Wet arbeidsmarkt in balans (WAB) in internetconsultatie

Het kabinet wil het voor werkgevers aantrekkelijker maken om mensen in vaste dienst te nemen. Minister Koolmees komt daarom met een pakket aan maatregelen die dit samen bereiken. Deze nieuwe Wet arbeidsmarkt in balans (WAB) gaat vandaag in internetconsultatie. De minister wil het wetsvoorstel voor de zomer naar de Raad van State sturen en daarna naar de Tweede Kamer.

De arbeidsmarkt vraagt om onderhoud. Zowel werknemers als werkgevers geven aan dat sommige van de huidige wetten en regels een soepel werkende arbeidsmarkt in de weg staan. Teveel mensen komen er daardoor niet meer tussen. 70 procent van het groeiende aantal flexwerkers geeft aan een vaste baan te willen. Minister Koolmees wil dat meer werkenden zekerheid krijgen, terwijl tegelijkertijd flexwerk mogelijk blijft waar het nodig is.

▶ **OPDRACHT A**:
Geef het stuk uit de tekst over de Wet arbeidsmarkt in balans letterlijk terug, van "Het kabinet wil" tot en met "de Tweede Kamer.".
▶ **OPDRACHT B**:
Lever het vervolg van de tekst over de Wet arbeidsmarkt in balans, aansluitend op de laatste zin.

▶ **OEFENGEGEVENS**:
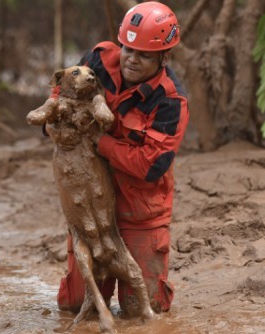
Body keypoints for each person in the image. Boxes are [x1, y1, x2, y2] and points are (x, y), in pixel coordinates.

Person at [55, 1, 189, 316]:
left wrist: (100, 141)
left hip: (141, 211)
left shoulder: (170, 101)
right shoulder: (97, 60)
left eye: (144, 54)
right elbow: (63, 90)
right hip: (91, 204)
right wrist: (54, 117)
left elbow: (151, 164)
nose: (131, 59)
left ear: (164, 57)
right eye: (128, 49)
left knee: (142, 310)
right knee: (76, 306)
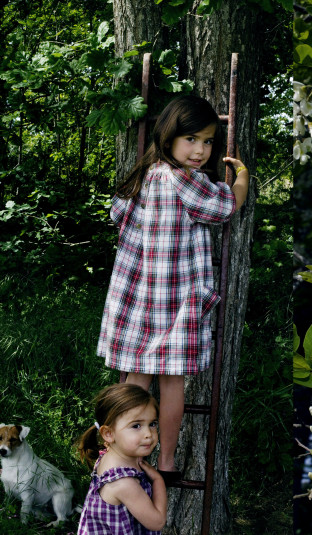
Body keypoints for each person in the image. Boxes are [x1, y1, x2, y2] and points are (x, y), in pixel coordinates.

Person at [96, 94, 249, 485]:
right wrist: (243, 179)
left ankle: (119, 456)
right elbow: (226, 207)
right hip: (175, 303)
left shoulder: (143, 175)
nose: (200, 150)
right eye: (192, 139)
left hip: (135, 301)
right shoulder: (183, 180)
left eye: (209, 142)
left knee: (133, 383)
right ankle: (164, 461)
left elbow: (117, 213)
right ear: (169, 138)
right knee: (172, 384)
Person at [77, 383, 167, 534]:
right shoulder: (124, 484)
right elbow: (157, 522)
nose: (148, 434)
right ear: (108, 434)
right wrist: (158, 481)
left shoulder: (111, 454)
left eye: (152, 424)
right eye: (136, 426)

...

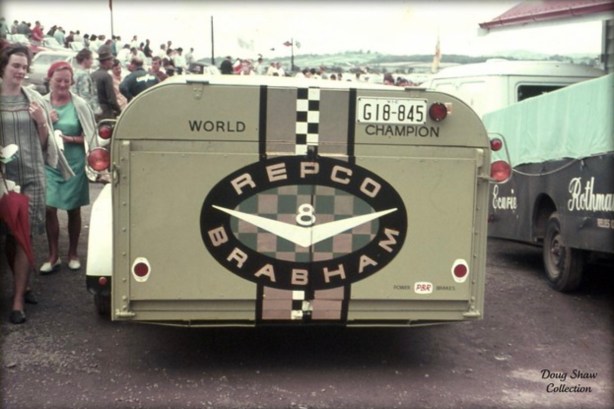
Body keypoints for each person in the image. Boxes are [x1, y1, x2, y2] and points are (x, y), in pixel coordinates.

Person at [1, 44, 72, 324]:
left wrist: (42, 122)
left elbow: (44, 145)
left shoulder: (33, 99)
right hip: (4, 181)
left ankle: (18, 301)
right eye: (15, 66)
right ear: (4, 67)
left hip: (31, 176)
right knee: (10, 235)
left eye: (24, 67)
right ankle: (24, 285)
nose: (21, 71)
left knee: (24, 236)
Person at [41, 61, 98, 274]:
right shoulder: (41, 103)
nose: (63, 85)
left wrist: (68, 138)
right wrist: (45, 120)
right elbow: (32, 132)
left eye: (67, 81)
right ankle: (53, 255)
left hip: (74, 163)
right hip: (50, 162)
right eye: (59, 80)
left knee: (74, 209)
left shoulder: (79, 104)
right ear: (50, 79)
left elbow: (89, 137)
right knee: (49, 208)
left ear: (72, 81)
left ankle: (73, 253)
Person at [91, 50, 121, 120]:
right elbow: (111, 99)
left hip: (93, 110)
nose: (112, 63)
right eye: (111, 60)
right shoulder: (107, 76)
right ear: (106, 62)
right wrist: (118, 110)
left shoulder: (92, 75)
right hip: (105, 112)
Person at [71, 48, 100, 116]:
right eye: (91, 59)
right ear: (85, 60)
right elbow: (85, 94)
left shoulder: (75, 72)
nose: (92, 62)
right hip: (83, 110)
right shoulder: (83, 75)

...

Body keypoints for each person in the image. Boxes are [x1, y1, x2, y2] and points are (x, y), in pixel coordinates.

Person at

▶ **ANTWOORD A**:
Het kabinet wil het voor werkgevers aantrekkelijker maken om mensen in vaste dienst te nemen. Minister Koolmees komt daarom met een pakket aan maatregelen die dit samen bereiken. Deze nieuwe Wet arbeidsmarkt in balans (WAB) gaat vandaag in internetconsultatie. De minister wil het wetsvoorstel voor de zomer naar de Raad van State sturen en daarna naar de Tweede Kamer.

▶ **ANTWOORD B**:
De Wet arbeidsmarkt in balans (WAB) bevat deze samenhangende maatregelen.

  • Ontslag wordt ook mogelijk als er sprake is van een optelsom van omstandigheden, de zogenaamde cumulatiegrond. Nu moet de werkgever aan 1 van de 8 ontslaggronden volledig voldoen. Deze nieuwe negende grond geeft de rechter de mogelijkheid omstandigheden te combineren. De werknemer kan een halve transitievergoeding extra krijgen (bovenop de transitievergoeding), wanneer de cumulatiegrond gebruikt wordt voor het ontslag.
  • Werknemers krijgen vanaf de eerste dag recht op een transitievergoeding (ontslagvergoeding), ook tijdens de proeftijd.
  • De opbouw van de transitievergoeding wordt verlaagd bij lange dienstverbanden.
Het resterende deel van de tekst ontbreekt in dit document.